Mobile: Keep pushing mobile, you have tons of great services here many don’t know about. Lean heavy towards the iPhone.

omg!: Celebrity gossip, others do this much better than you. Toss this crap out and better syndicate this type of vertical content. Look at sites like WeSmirch for inspiration.

Search: The main piece, the historic yet falling search box. I don’t think there is any easy fix here. Google does advertising much better than you so let them. If they want to show search results here, I would also say let them. Look at what you do well and do a better job of integrating this content into search.

Search Marketing: Not really sure why you offer this or even label it as such. I’ve dealt with your “Search Marketing” division. It seems when you sign up for some credit cards or open a business license you get a call from them. They are annoying, pushy salesmen spewing BS. Fire the telemarketers first and shut the rest down.

Upcoming: Another good acquisition that doesn’t seem to get much love. I’m not sure what can be improved here or than integration with Flickr and search.

Video: Your third of fourth video service, is this one profitable? If not cut it lose and focus your users to Flickr video.

Web Hosting: Another service that seems odd for such a company. Is it widely profitable? I ran a small web hosting business and it was a pain in the ass. Tons of low paying and low tech customers sounds like a resource nightmare to me.

Great list Sean and I don’t think many would quibble with your selections. Yahoo seriously needs to clean out its kitchen.

Having said that, I don’t think breadth of services is all of the problem. A big factor is that Yahoo hasn’t managed to get a ‘hit the ball out of the park’ success in several key markets: they failed to compete with Facebook in social networking, haven’t been able to match YouTube in online video, haven’t gotten much mindshare in Mobile thanks to Apple’s iPhone, and of course they have fallen hopelessly behind in search. So as well as too many properties, they have been unlucky (mixed with bad management) that they haven’t managed to get a winner in any of the key markets over the past few years.

Conclusion

Yahoo’s key properties remain yahoo.com, email, myyahoo, and even Answers can be considered special. In short, content is what continues to drive Yahoo and those core properties are still enormously popular. It’s just a shame Yahoo got bumped out of the way in social networking and online video — two high growth content segments in recent times.

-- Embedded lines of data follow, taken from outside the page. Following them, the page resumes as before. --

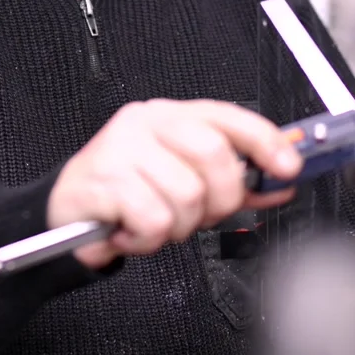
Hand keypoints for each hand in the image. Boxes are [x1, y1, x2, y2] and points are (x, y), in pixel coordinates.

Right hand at [47, 99, 301, 268]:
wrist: (66, 208)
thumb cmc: (128, 191)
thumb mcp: (183, 179)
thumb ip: (231, 181)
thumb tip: (279, 184)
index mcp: (169, 115)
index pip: (226, 116)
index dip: (263, 140)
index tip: (287, 166)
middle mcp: (145, 122)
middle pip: (213, 154)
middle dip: (218, 199)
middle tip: (198, 214)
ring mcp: (121, 147)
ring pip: (186, 195)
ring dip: (177, 226)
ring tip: (154, 222)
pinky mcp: (101, 179)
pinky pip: (154, 219)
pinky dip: (148, 239)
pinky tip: (131, 231)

Now that Yahoo has virtually given up the game in search, and has spurned Microsoft’s advances, it really is difficult to see how Yahoo can turn their fortunes around. They can start by optimizing their ‘everything’ list and try to leverage their core content properties more smartly — and Yahoo Buzz is a good example of that, as is Answers and the recent SearchMonkey. To have any chance at all, Yahoo needs to focus on and strengthen core properties like yahoo.com. It’s a big big ask, especially with super-grumpy shareholders on Jerry Yang’s back.